You have a reasonable expectation of privacy when you are in your own home. You also have a constitutional right to be free from unreasonable searches and seizures of your property. Knowing those rights could be very important if the police come crashing through your door.
Sometimes, the behavior of police officers violates someone’s rights. Officers may try to then justify their behavior based on the circumstances. For years, police officers in hot pursuit of an individual could justify forcing their way onto other people’s private property to make an arrest.
In some scenarios, officers end up arresting someone at the property they entered because of a hot pursuit. Drug charges could easily result from a sudden, warrantless entry by police, for example. Thankfully for those worried that the police could kick in their door and arrest them, the Supreme Court has recently limited the times police officers can legally do that.
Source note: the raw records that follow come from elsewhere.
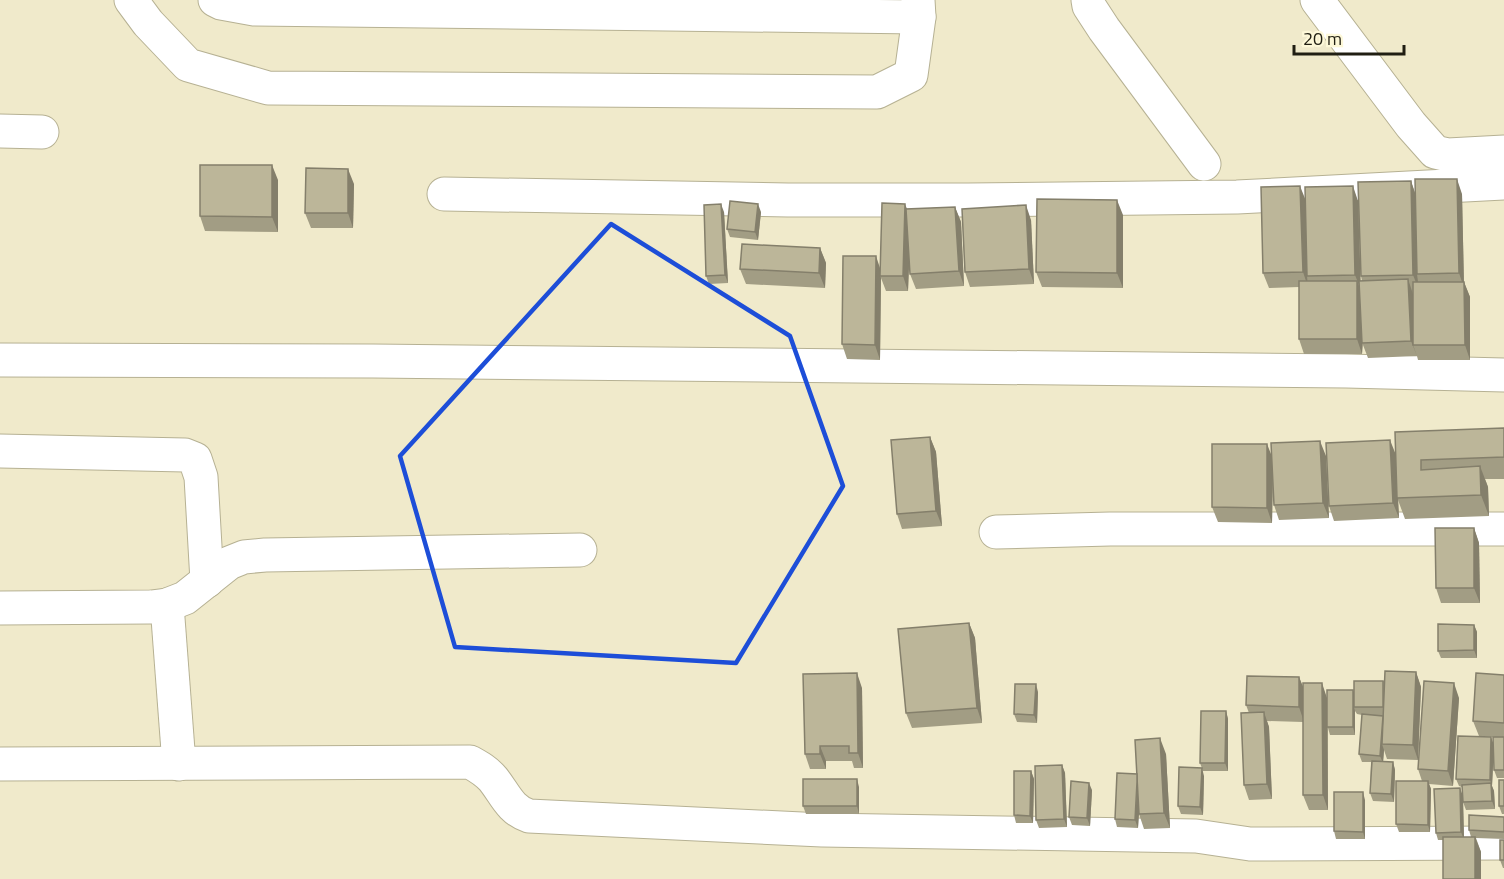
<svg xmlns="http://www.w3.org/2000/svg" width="1504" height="879" viewBox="0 0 1504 879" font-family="'Titillium Web',sans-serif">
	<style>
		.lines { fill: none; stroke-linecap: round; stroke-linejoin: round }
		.minor-casing { stroke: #b6b193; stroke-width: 35 }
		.minor { stroke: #fff; stroke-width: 33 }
		.wall { fill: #a29d84; fill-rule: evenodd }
		.shaded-wall { fill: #847f6b }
		.building { fill: #bcb699; stroke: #847f6b; stroke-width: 1.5 }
		.marked { fill: none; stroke: #1d4ed8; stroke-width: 4.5; stroke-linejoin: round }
	</style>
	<rect width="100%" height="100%" fill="#f0eacb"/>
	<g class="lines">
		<g class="minor-casing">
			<g id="minor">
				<polyline points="131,0 148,23 188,65 268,88 877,92 911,75 919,17 918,0"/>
				<polyline points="215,0 221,3 254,9 919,17"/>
				<polyline points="1088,0 1089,6 1104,29 1204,164"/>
				<polyline points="1317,0 1411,125 1435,152 1448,155 1504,152"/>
				<polyline points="0,131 42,132"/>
				<polyline points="444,194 788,200 968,200 1237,197 1504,183"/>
				<polyline points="0,360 373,361 1346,371 1504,375"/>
				<polyline points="0,451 185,455 195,459 201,477 207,581"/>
				<polyline points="996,532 1110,529 1504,529"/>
				<polyline points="167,605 179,764"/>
				<polyline points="0,608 151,607 167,605 185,598 229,563 244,557 265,555 580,550"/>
				<path d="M0,764L470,762C479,767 486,771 493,779C505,794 510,810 529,816L822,830L1196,836L1250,844L1504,843"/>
			</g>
		</g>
		<use href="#minor" class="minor"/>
	</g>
	<g class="wall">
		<polygon points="278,180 278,232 205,231 200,216"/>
		<path d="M1411,181L1415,193L1462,194L1464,282L1470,297V360H1418L1417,356L1368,358L1363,345L1362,354H1304L1299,339V287L1269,288L1263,273L1305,200H1358ZM1359,217L1361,276L1362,281H1360Z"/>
		<polygon points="354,184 353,228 311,228 305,213"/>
		<polygon points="955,207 961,222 964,286 916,289 910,274 909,259 908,291 886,291 881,278 880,360 847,359 842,344 881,269 907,209"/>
		<polygon points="724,212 728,283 709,284 706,276"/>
		<polygon points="761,212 758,240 730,237 727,229"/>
		<polygon points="1123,215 1123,288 1042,287 1036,272"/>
		<polygon points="1031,220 1034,284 970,287 965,272"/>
		<polygon points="820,248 826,263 825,288 746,284 740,269"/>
		<polygon points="1504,428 1504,479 1485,479 1488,487 1489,516 1405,519 1398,500 1399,518 1334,521 1329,506 1396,455"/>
		<polygon points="930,437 936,452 942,526 902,529 897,514"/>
		<polygon points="1271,456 1326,456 1329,518 1279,520 1274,505 1273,479 1272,523 1218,522 1212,507"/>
		<polygon points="1474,528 1479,543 1480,603 1441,603 1436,588"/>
		<polygon points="969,623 975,638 982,723 912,728 906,713"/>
		<polygon points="1474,625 1477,632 1477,658 1441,658 1438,651"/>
		<polygon points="1416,672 1421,687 1418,760 1387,759 1384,750 1383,762 1393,762 1395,770 1394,802 1373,801 1370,793 1371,762 1362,762 1359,754 1362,715 1357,714 1355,711 1355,735 1330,735 1328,728 1328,810 1309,810 1303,795 1303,722 1267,721 1269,727 1272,799 1249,800 1244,785 1249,713 1246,705 1299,677 1303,687 1327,698 1353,690 1354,694 1383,681"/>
		<polygon points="1504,675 1504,778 1497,778 1494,770 1494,750 1492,786 1494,791 1495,809 1466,810 1463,802 1464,837 1471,837 1469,830 1504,817 1504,839 1476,838 1481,852 1481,879 1443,879 1443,840 1438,840 1436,833 1463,795 1462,787 1459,786 1456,779 1494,744 1495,737 1479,736 1473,721"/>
		<polygon points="862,688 863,768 854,768 852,761 826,761 826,769 810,769 805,754"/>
		<polygon points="1038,692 1037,723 1017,722 1014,714"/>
		<polygon points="1459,698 1453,786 1429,784 1431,789 1430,832 1399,832 1396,824 1422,781 1418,769"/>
		<polygon points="1226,711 1228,719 1228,771 1203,771 1200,763"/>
		<polygon points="1166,754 1170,828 1144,829 1139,814 1139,811 1138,828 1117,827 1115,819 1137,774"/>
		<polygon points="1062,765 1065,773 1067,827 1039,828 1036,820"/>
		<polygon points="1031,771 1034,779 1033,823 1016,823 1014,815"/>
		<polygon points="1204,776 1203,815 1181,814 1178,806"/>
		<polygon points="1504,780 1504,814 1502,814 1499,806"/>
		<polygon points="859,787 859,814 806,814 803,806"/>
		<polygon points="1092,790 1090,826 1072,825 1069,817"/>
		<polygon points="1365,800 1365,839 1336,839 1334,831"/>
		<polygon points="1504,840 1504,868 1503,868 1500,860"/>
	</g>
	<g class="shaded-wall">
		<polygon points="272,165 278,180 278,232 272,217"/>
		<polygon points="348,169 354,184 353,228 348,213"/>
		<polygon points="1457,179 1462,194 1464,288 1459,273"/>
		<polygon points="1411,181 1416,196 1417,274 1419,290 1413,275"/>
		<polygon points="1300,186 1306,201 1307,276 1308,287 1303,272"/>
		<polygon points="1353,186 1358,201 1361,290 1355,275"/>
		<polygon points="1117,200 1123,215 1123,288 1117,273"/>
		<polygon points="721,204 724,212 728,283 725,275"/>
		<polygon points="758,204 761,212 758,240 755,232"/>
		<polygon points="905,204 911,219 908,291 903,276"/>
		<polygon points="1026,205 1031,220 1034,284 1029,269"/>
		<polygon points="955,207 961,222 964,286 959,271"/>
		<polygon points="820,248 826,263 825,288 819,273"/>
		<polygon points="876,256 881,271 880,276 881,278 880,360 875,345"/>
		<polygon points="1408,279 1413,294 1413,345 1417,356 1411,341"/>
		<polygon points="1357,281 1363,296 1362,354 1357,339"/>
		<polygon points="1464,282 1470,297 1470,360 1465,345"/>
		<polygon points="930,437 936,452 942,526 936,511"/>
		<polygon points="1390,440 1396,455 1399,518 1393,503"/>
		<polygon points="1320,441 1326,456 1329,518 1323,503"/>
		<polygon points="1267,444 1273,459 1272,523 1267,508"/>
		<polygon points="1480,466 1488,487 1489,516 1481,495"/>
		<polygon points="1474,528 1479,543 1480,603 1474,588"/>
		<polygon points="969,623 975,638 982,723 977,708"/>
		<polygon points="1474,625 1477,632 1477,658 1474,650"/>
		<polygon points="1416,672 1421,687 1418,760 1413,745"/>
		<polygon points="857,673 862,688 863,768 858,753"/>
		<polygon points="1299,677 1305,692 1304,722 1299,707"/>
		<polygon points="1322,683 1327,698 1328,810 1323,795"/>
		<polygon points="1454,683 1459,698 1453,786 1448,771"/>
		<polygon points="1036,684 1038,692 1037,723 1034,715"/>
		<polygon points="1353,690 1356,698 1354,707 1355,711 1355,735 1353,727"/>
		<polygon points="1226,711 1228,719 1228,771 1225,763"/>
		<polygon points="1264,712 1269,727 1272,799 1267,784"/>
		<polygon points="1383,716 1382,744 1384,750 1383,763 1380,756"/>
		<polygon points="1491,737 1494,745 1492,786 1494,791 1495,809 1492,801 1492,786 1490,780"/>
		<polygon points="1160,738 1166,754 1170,828 1164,813"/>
		<polygon points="820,746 826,761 826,769 820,754"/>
		<polygon points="1393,762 1395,770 1394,802 1391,794"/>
		<polygon points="1062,765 1065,773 1067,827 1064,819"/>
		<polygon points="1202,768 1204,776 1203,815 1200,807"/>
		<polygon points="1031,771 1034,779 1033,823 1030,816"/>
		<polygon points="1138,774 1141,782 1138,828 1135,820"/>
		<polygon points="857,779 859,787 859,814 857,806"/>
		<polygon points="1428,781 1431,789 1430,832 1428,825"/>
		<polygon points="1089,783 1092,790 1090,826 1087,818"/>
		<polygon points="1460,788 1463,796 1464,840 1461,832"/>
		<polygon points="1363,792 1365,800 1365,839 1363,832"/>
		<polygon points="1475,837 1481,852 1481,879 1475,879"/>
	</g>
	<g class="building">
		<polygon points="200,165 272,165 272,217 200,216"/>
		<polygon points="306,168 348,169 348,213 305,213"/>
		<polygon points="1415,179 1457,179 1459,273 1417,274"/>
		<polygon points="1411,181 1413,275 1361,276 1358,182"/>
		<polygon points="1300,186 1303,272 1263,273 1261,187"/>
		<polygon points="1353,186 1355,275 1307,276 1305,187"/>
		<polygon points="1037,199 1117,200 1117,273 1036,272"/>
		<polygon points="730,201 758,204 755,232 727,229"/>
		<polygon points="882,203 905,204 903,276 880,276"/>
		<polygon points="721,204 725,275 706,276 704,205"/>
		<polygon points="1026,205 1029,269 965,272 962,209"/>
		<polygon points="955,207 959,271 910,274 906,209"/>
		<polygon points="742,244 820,248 819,273 740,269"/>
		<polygon points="843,256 876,256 875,345 842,344"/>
		<polygon points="1408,279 1411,341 1362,343 1359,281"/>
		<rect x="1299" y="281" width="58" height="58"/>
		<polygon points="1413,282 1464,282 1465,345 1413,345"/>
		<polygon points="1504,428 1504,457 1421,460 1421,470 1480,466 1481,495 1397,498 1395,432"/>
		<polygon points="930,437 936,511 897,514 891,440"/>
		<polygon points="1390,440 1393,503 1329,506 1326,443"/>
		<polygon points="1320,441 1323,503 1274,505 1271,443"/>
		<polygon points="1212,444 1267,444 1267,508 1212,507"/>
		<polygon points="1435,528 1474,528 1474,588 1436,588"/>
		<polygon points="969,623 977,708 906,713 898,629"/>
		<polygon points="1438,624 1474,625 1474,650 1438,651"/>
		<polygon points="1385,671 1416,672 1413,745 1382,744"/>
		<polygon points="857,673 858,753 849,753 849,746 820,746 820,754 805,754 803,674"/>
		<polygon points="1476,673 1504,675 1504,723 1473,721"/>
		<polygon points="1247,676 1299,677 1299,707 1246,705"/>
		<rect x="1354" y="681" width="29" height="26"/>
		<polygon points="1424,681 1454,683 1448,771 1418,769"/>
		<polygon points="1303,683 1322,683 1323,795 1303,795"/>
		<polygon points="1015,684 1036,684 1034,715 1014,714"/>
		<rect x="1327" y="690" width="26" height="37"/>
		<polygon points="1201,711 1226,711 1225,763 1200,763"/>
		<polygon points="1264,712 1267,784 1244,785 1241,713"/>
		<polygon points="1362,714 1383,716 1380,756 1359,754"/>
		<polygon points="1458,736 1491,737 1490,780 1456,779"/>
		<polygon points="1493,737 1504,737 1504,770 1494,770"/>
		<polygon points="1160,738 1164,813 1139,814 1135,740"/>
		<polygon points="1372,761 1393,762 1391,794 1370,793"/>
		<polygon points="1062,765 1064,819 1036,820 1035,766"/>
		<polygon points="1179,767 1202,768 1200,807 1178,806"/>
		<polygon points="1014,771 1031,771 1030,816 1014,815"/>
		<polygon points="1117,773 1137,774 1137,782 1135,820 1115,819"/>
		<rect x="803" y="779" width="54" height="27"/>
		<rect x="1499" y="780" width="5" height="26"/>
		<polygon points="1071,781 1089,783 1087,818 1069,817"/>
		<polygon points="1396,781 1428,781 1428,825 1396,824"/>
		<polygon points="1491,783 1492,801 1463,802 1462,785"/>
		<polygon points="1460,788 1461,832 1436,833 1434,789"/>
		<polygon points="1334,792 1363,792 1363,832 1334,831"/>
		<polygon points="1469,815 1504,817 1504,832 1469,830"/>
		<rect x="1443" y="837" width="32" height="42"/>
		<rect x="1500" y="840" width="4" height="20"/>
	</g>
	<path class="marked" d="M611,224L790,336L843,486L736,663L455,647L400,456Z"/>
	<path d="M1294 45v9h110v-9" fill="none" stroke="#201e12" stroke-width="3"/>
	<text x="1303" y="45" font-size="18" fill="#201e12" stroke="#fdf8d8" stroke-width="4.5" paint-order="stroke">20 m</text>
</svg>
What did the Supreme Court decide?
There was recently a Supreme Court ruling regarding a hot pursuit and secondary arrest that occurred because of it. The Supreme Court found that the alleged offense leading to the hot pursuit must be serious enough to justify officers encroaching on other people’s property.
Simply put, misdemeanor offenses may not be adequate justification for officers to enter someone’s property without their permission during a hot pursuit. Understanding your rights can help you stand up for yourself when dealing with police officers or help your defense if you face drug charges or other criminal charges because of a questionable and sudden entry of your property.